Clinical effectiveness director Edwin Borman admitted some attendees asked “Why are we having yet another meeting?” but added that everyone left the meeting more committed to it.

Paula Clark, SaTH’s interim chief executive, said she supported the foundation of the EDOG, but said the trust was trying to reduce the number of unnecessary meetings.

Tony Carrol, the non-executive director who chaired the EDOG meeting, wrote in his report: “The board have asked for this group to act as the assurance group for addressing improvement requirements highlighted by the 2018 Care Quality Commission report in respect of an emergency department service and the rating of ‘inadequate’ overall.”

He wrote that, as chair, he “recognised the pressure” another meeting would impose, “but emphasised the importance of providing assurance to the board and clarity around any mitigating actions”.

SaTH board chair Ben Reid said: “Reading the report, you can detect it was a lively meeting.

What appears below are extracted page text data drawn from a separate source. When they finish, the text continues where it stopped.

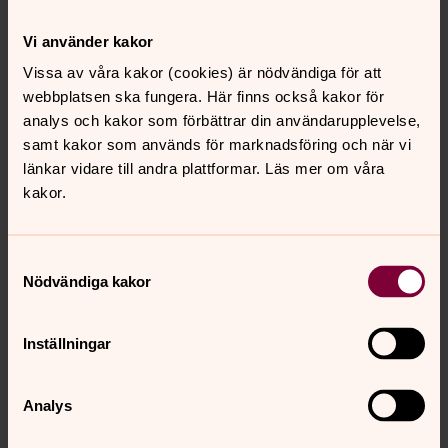
Vi använder kakor
Vissa av våra kakor (cookies) är nödvändiga för att
webbplatsen ska fungera. Här finns också kakor för
analys och kakor som förbättrar din användarupplevelse,
samt kakor som används för marknadsföring och när vi
länkar vidare till andra plattformar. Läs mer om våra
kakor.
Samtyckesval
Nödvändiga kakor
Inställningar
Analys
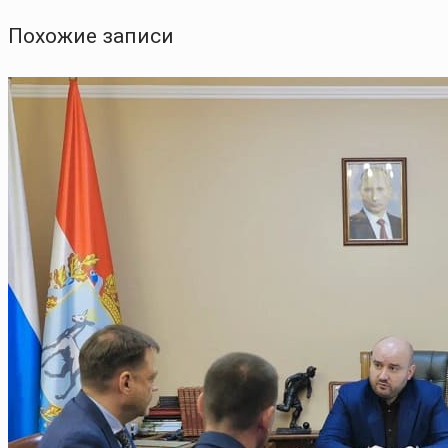
Похожие записи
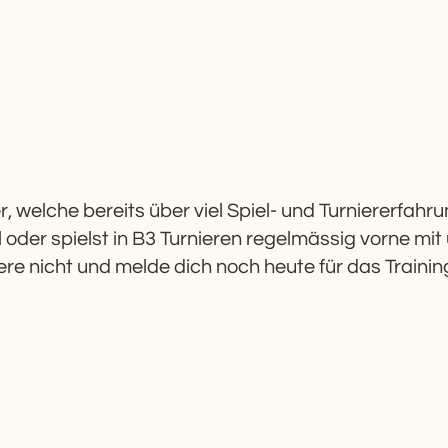
er, welche bereits über viel Spiel- und Turniererfahr
l oder spielst in B3 Turnieren regelmässig vorne mit
re nicht und melde dich noch heute für das Trainin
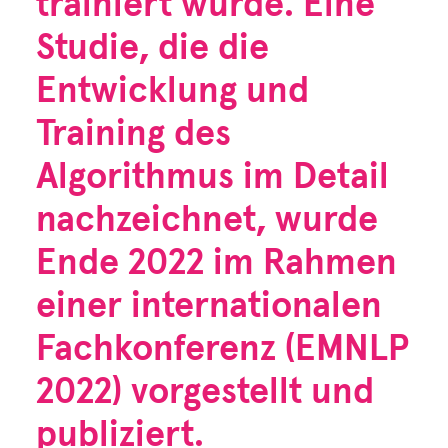
trainiert wurde. Eine
Studie, die die
Entwicklung und
Training des
Algorithmus im Detail
nachzeichnet, wurde
Ende 2022 im Rahmen
einer internationalen
Fachkonferenz (
EMNLP
2022
) vorgestellt und
publiziert.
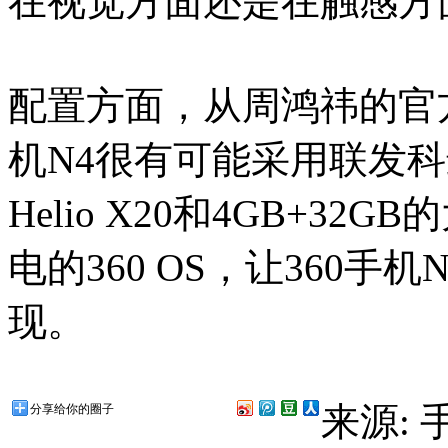
在视觉方面还是在触感方
配置方面，从周鸿祎的官
机N4很有可能采用联发科
Helio X20和4GB+3
电的360 OS，让360
现。
来源:
分享给你的圈子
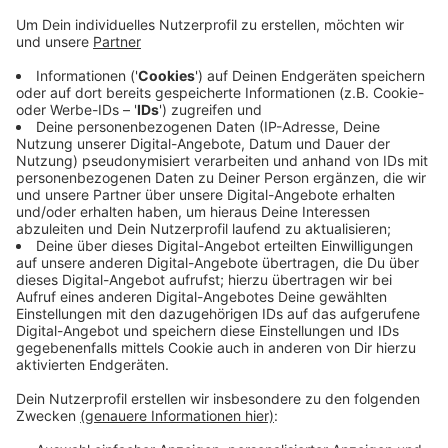
„Die Kurzarbeit hatte sich bereits in der
Finanzkrise 2008/09 bewährt. Das jetzige Ausmaß
der Krise haben wir aber nicht vorhersehen
können.“ Wie viele Menschen tatsächlich in
Kurzarbeit sind, wird sich noch zeigen. Die Firmen
haben drei Monate Zeit, die Abrechnungsanträge
für die Kurzarbeit zu stellen. Das Kurzarbeitergeld
wird von der Agentur für Arbeit auch zunächst
unter Vorbehalt ausgezahlt. Allerdings seien
richtige Betrugsfälle selten.
Veröffentlicht:
Donnerstag, 23.07.2020 06:01
Anzeige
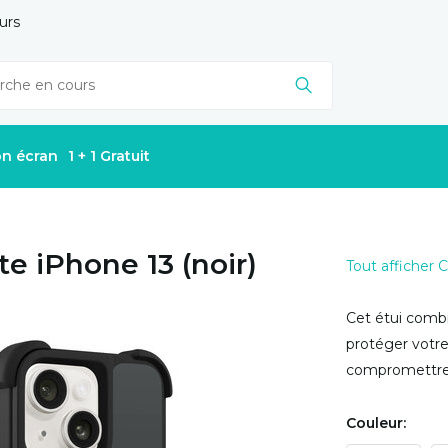
urs
on écran
1 + 1 Gratuit
e iPhone 13 (noir)
Tout afficher
Cet étui combi
protéger votre 
compromettre le
Couleur:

“It feels a bit adversarial. Did it settle?”

Dr Borman said: “Some of the time there was a sense that ‘Can’t you just get on with it rather than just talking about it?’

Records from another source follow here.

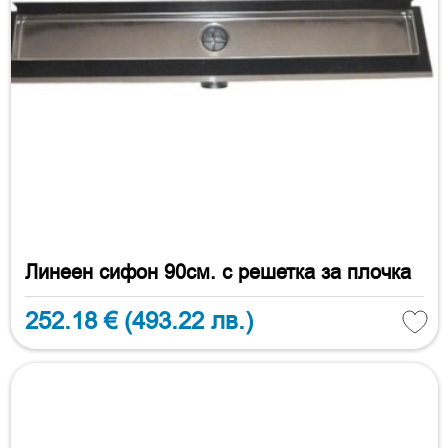
Линеен сифон 90см. с решетка за плочка
252.18 €
(493.22 лв.)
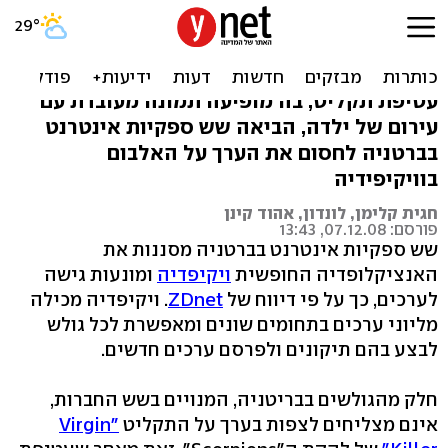
ויקיפדיה מסוננת בבריטניה
בגלל תמונת קטינה
עטיפת תקליט, בה מופיעה תמונה מעובדת עם
עירום של ילדה, הביאה שש ספקיות אינטרנט
בברטניה לחסום את הערך על האלבום
בוויקיפידיה
חגית קלימן, לונדון, אהוד קינן
פורסם: 07.12.08, 13:43
שש ספקיות אינטרנט בברטניה מסננות את
האנציקלופדיה החופשית
ויקיפדיה
ומונעות גישה
לערכים, כך על פי דיווח של
ZDnet
. ויקיפדיה מכילה
מליוני ערכים בתחומים שונים ומאפשרת לכל גולש
לבצע בהם תיקונים ולפרסם ערכים חדשים.
חלק מהגולשים בבריטניה, המנויים בשש החברות,
אינם מצליחים לצפות בערך על התקליט
"Virgin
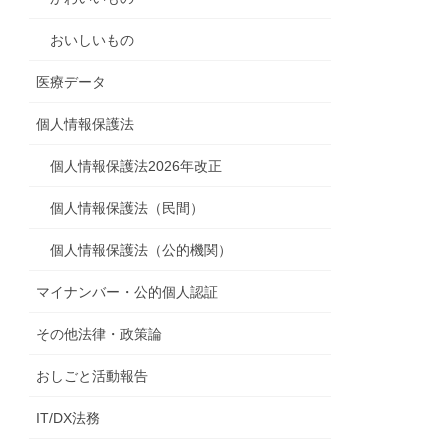
おいしいもの
医療データ
個人情報保護法
個人情報保護法2026年改正
個人情報保護法（民間）
個人情報保護法（公的機関）
マイナンバー・公的個人認証
その他法律・政策論
おしごと活動報告
IT/DX法務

“The department is learning that governance around what we do is a fundamental part of improving.

“You only need to read the CQC and NHS Improvement reports to find this is an area where we need to do much more.

“We did reach a point in the meeting where it was recognised that the EDOG had added value.

“I do believe everyone left the meeting with a greater sense of commitment to its continuation than when they arrived.”

Mrs Clark, who took over following the resignation of previous CEO Simon Wright in June, said: “We’re working to try to cull out some of the unnecessary meetings.

“We need to make sure meetings are fruitful and worthwhile.”

But she added that she believes the EDOG is worthwhile.

“I would like to see this as a meeting that solves some problems, rather than another bureaucratic game,” she said.